What is being asked
What is needed is a word-for-word restatement of all the entries.

——————————

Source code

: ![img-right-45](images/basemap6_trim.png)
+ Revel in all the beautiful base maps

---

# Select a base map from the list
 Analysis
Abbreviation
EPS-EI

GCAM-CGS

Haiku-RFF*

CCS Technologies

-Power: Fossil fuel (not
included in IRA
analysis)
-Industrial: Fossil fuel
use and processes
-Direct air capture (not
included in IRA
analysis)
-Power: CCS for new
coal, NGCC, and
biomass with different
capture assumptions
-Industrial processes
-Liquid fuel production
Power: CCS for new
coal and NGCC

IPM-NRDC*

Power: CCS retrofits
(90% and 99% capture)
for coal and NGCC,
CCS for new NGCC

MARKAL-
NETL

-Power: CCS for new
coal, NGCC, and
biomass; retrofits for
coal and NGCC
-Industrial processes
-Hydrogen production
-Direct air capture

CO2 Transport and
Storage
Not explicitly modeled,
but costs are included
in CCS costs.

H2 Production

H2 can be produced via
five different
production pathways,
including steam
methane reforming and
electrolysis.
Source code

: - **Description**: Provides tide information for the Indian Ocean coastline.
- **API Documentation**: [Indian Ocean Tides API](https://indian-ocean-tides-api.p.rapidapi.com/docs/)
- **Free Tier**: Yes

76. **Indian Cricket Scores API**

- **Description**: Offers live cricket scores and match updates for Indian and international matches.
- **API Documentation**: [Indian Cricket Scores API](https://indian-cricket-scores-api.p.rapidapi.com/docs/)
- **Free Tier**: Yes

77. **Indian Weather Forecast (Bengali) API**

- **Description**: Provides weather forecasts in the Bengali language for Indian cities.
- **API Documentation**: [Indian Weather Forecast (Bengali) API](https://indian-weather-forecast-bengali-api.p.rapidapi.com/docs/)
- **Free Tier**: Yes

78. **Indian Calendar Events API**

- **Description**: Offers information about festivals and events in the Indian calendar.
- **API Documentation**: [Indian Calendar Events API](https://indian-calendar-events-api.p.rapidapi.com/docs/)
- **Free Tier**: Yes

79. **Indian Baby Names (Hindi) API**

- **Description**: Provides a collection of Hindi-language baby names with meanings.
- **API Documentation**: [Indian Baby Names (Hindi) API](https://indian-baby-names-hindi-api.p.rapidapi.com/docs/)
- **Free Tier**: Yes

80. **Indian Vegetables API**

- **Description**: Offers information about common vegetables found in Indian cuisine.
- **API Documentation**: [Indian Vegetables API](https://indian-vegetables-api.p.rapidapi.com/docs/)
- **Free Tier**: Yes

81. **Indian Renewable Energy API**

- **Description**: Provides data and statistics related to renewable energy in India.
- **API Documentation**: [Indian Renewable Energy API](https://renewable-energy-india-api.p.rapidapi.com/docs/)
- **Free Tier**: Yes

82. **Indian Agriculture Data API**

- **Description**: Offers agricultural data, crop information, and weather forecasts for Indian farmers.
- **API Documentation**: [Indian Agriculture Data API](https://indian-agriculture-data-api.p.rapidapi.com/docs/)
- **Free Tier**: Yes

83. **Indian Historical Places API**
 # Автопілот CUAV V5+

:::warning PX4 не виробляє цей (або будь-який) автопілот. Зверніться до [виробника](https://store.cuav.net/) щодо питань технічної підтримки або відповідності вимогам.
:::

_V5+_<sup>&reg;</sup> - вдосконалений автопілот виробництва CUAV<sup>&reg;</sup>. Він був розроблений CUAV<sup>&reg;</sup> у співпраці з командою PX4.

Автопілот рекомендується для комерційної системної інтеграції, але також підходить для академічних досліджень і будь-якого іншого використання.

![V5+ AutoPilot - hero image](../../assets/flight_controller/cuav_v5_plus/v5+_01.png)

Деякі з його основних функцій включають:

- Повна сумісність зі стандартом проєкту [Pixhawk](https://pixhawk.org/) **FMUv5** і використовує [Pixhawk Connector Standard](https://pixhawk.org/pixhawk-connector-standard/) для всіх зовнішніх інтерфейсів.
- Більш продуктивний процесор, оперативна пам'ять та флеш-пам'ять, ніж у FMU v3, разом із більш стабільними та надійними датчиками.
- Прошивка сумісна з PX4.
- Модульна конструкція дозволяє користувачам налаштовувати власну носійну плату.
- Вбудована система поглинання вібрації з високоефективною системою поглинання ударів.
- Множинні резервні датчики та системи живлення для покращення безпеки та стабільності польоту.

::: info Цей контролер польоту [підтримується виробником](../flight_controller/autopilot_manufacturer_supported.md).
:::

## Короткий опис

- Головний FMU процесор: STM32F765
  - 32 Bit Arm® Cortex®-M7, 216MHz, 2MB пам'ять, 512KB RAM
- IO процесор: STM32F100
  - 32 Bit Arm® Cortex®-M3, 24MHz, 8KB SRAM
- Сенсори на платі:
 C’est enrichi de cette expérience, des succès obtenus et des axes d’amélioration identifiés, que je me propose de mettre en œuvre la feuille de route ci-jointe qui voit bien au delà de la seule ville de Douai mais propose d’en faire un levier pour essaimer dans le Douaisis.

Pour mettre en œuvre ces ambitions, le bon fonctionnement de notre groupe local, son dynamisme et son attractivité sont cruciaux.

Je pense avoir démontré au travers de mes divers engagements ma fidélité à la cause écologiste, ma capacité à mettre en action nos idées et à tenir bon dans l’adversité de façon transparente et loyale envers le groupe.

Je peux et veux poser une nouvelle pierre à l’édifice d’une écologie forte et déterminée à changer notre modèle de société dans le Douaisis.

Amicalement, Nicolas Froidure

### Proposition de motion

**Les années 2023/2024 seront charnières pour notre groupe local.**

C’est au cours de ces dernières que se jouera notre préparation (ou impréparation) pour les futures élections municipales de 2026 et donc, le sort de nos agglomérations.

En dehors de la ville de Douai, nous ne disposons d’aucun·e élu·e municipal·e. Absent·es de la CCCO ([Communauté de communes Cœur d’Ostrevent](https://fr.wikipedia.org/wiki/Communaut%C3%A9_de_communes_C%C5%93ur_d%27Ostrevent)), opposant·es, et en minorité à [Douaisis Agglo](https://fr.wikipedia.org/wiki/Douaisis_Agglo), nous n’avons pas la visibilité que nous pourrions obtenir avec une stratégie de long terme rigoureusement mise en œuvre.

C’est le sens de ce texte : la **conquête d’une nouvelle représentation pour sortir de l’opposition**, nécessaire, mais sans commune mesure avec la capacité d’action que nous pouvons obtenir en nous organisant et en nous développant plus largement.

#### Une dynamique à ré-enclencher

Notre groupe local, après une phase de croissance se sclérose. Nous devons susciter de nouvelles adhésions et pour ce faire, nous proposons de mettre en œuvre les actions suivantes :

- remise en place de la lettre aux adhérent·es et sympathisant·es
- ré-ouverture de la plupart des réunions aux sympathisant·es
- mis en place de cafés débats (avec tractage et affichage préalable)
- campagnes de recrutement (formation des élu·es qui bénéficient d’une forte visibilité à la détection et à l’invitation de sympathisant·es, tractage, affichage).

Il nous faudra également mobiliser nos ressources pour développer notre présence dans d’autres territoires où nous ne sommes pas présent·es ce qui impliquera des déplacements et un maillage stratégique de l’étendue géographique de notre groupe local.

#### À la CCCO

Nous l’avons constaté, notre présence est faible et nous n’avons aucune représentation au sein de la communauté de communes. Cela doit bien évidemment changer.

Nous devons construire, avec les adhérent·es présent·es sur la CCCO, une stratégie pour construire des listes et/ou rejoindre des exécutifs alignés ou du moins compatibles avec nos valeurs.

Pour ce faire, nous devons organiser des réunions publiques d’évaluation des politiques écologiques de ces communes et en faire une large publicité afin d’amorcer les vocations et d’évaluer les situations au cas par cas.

——————————

Completed task
Source code

: ![img-right-45](images/basemap6_trim.png)
+ Revel in all the beautiful base maps

---

# Select a base map from the list
 Analysis
Abbreviation
EPS-EI

GCAM-CGS

Haiku-RFF*

CCS Technologies

-Power: Fossil fuel (not
included in IRA
analysis)
-Industrial: Fossil fuel
use and processes
-Direct air capture (not
included in IRA
analysis)
-Power: CCS for new
coal, NGCC, and
biomass with different
capture assumptions
-Industrial processes
-Liquid fuel production
Power: CCS for new
coal and NGCC

IPM-NRDC*

Power: CCS retrofits
(90% and 99% capture)
for coal and NGCC,
CCS for new NGCC

MARKAL-
NETL

-Power: CCS for new
coal, NGCC, and
biomass; retrofits for
coal and NGCC
-Industrial processes
-Hydrogen production
-Direct air capture

CO2 Transport and
Storage
Not explicitly modeled,
but costs are included
in CCS costs.

H2 Production

H2 can be produced via
five different
production pathways,
including steam
methane reforming and
electrolysis.
Source code

: - **Description**: Provides tide information for the Indian Ocean coastline.
- **API Documentation**: [Indian Ocean Tides API](https://indian-ocean-tides-api.p.rapidapi.com/docs/)
- **Free Tier**: Yes

76. **Indian Cricket Scores API**

- **Description**: Offers live cricket scores and match updates for Indian and international matches.
- **API Documentation**: [Indian Cricket Scores API](https://indian-cricket-scores-api.p.rapidapi.com/docs/)
- **Free Tier**: Yes

77. **Indian Weather Forecast (Bengali) API**

- **Description**: Provides weather forecasts in the Bengali language for Indian cities.
- **API Documentation**: [Indian Weather Forecast (Bengali) API](https://indian-weather-forecast-bengali-api.p.rapidapi.com/docs/)
- **Free Tier**: Yes

78. **Indian Calendar Events API**

- **Description**: Offers information about festivals and events in the Indian calendar.
- **API Documentation**: [Indian Calendar Events API](https://indian-calendar-events-api.p.rapidapi.com/docs/)
- **Free Tier**: Yes

79. **Indian Baby Names (Hindi) API**

- **Description**: Provides a collection of Hindi-language baby names with meanings.
- **API Documentation**: [Indian Baby Names (Hindi) API](https://indian-baby-names-hindi-api.p.rapidapi.com/docs/)
- **Free Tier**: Yes

80. **Indian Vegetables API**

- **Description**: Offers information about common vegetables found in Indian cuisine.
- **API Documentation**: [Indian Vegetables API](https://indian-vegetables-api.p.rapidapi.com/docs/)
- **Free Tier**: Yes

81. **Indian Renewable Energy API**

- **Description**: Provides data and statistics related to renewable energy in India.
- **API Documentation**: [Indian Renewable Energy API](https://renewable-energy-india-api.p.rapidapi.com/docs/)
- **Free Tier**: Yes

82. **Indian Agriculture Data API**

- **Description**: Offers agricultural data, crop information, and weather forecasts for Indian farmers.
- **API Documentation**: [Indian Agriculture Data API](https://indian-agriculture-data-api.p.rapidapi.com/docs/)
- **Free Tier**: Yes

83. **Indian Historical Places API**
 # Автопілот CUAV V5+

:::warning PX4 не виробляє цей (або будь-який) автопілот. Зверніться до [виробника](https://store.cuav.net/) щодо питань технічної підтримки або відповідності вимогам.
:::

_V5+_<sup>&reg;</sup> - вдосконалений автопілот виробництва CUAV<sup>&reg;</sup>. Він був розроблений CUAV<sup>&reg;</sup> у співпраці з командою PX4.

Автопілот рекомендується для комерційної системної інтеграції, але також підходить для академічних досліджень і будь-якого іншого використання.

![V5+ AutoPilot - hero image](../../assets/flight_controller/cuav_v5_plus/v5+_01.png)

Деякі з його основних функцій включають:

- Повна сумісність зі стандартом проєкту [Pixhawk](https://pixhawk.org/) **FMUv5** і використовує [Pixhawk Connector Standard](https://pixhawk.org/pixhawk-connector-standard/) для всіх зовнішніх інтерфейсів.
- Більш продуктивний процесор, оперативна пам'ять та флеш-пам'ять, ніж у FMU v3, разом із більш стабільними та надійними датчиками.
- Прошивка сумісна з PX4.
- Модульна конструкція дозволяє користувачам налаштовувати власну носійну плату.
- Вбудована система поглинання вібрації з високоефективною системою поглинання ударів.
- Множинні резервні датчики та системи живлення для покращення безпеки та стабільності польоту.

::: info Цей контролер польоту [підтримується виробником](../flight_controller/autopilot_manufacturer_supported.md).
:::

## Короткий опис

- Головний FMU процесор: STM32F765
  - 32 Bit Arm® Cortex®-M7, 216MHz, 2MB пам'ять, 512KB RAM
- IO процесор: STM32F100
  - 32 Bit Arm® Cortex®-M3, 24MHz, 8KB SRAM
- Сенсори на платі:
 C’est enrichi de cette expérience, des succès obtenus et des axes d’amélioration identifiés, que je me propose de mettre en œuvre la feuille de route ci-jointe qui voit bien au delà de la seule ville de Douai mais propose d’en faire un levier pour essaimer dans le Douaisis.

Pour mettre en œuvre ces ambitions, le bon fonctionnement de notre groupe local, son dynamisme et son attractivité sont cruciaux.

Je pense avoir démontré au travers de mes divers engagements ma fidélité à la cause écologiste, ma capacité à mettre en action nos idées et à tenir bon dans l’adversité de façon transparente et loyale envers le groupe.

Je peux et veux poser une nouvelle pierre à l’édifice d’une écologie forte et déterminée à changer notre modèle de société dans le Douaisis.

Amicalement, Nicolas Froidure

### Proposition de motion

**Les années 2023/2024 seront charnières pour notre groupe local.**

C’est au cours de ces dernières que se jouera notre préparation (ou impréparation) pour les futures élections municipales de 2026 et donc, le sort de nos agglomérations.

En dehors de la ville de Douai, nous ne disposons d’aucun·e élu·e municipal·e. Absent·es de la CCCO ([Communauté de communes Cœur d’Ostrevent](https://fr.wikipedia.org/wiki/Communaut%C3%A9_de_communes_C%C5%93ur_d%27Ostrevent)), opposant·es, et en minorité à [Douaisis Agglo](https://fr.wikipedia.org/wiki/Douaisis_Agglo), nous n’avons pas la visibilité que nous pourrions obtenir avec une stratégie de long terme rigoureusement mise en œuvre.

C’est le sens de ce texte : la **conquête d’une nouvelle représentation pour sortir de l’opposition**, nécessaire, mais sans commune mesure avec la capacité d’action que nous pouvons obtenir en nous organisant et en nous développant plus largement.

#### Une dynamique à ré-enclencher

Notre groupe local, après une phase de croissance se sclérose. Nous devons susciter de nouvelles adhésions et pour ce faire, nous proposons de mettre en œuvre les actions suivantes :

- remise en place de la lettre aux adhérent·es et sympathisant·es
- ré-ouverture de la plupart des réunions aux sympathisant·es
- mis en place de cafés débats (avec tractage et affichage préalable)
- campagnes de recrutement (formation des élu·es qui bénéficient d’une forte visibilité à la détection et à l’invitation de sympathisant·es, tractage, affichage).

Il nous faudra également mobiliser nos ressources pour développer notre présence dans d’autres territoires où nous ne sommes pas présent·es ce qui impliquera des déplacements et un maillage stratégique de l’étendue géographique de notre groupe local.

#### À la CCCO

Nous l’avons constaté, notre présence est faible et nous n’avons aucune représentation au sein de la communauté de communes. Cela doit bien évidemment changer.

Nous devons construire, avec les adhérent·es présent·es sur la CCCO, une stratégie pour construire des listes et/ou rejoindre des exécutifs alignés ou du moins compatibles avec nos valeurs.

Pour ce faire, nous devons organiser des réunions publiques d’évaluation des politiques écologiques de ces communes et en faire une large publicité afin d’amorcer les vocations et d’évaluer les situations au cas par cas.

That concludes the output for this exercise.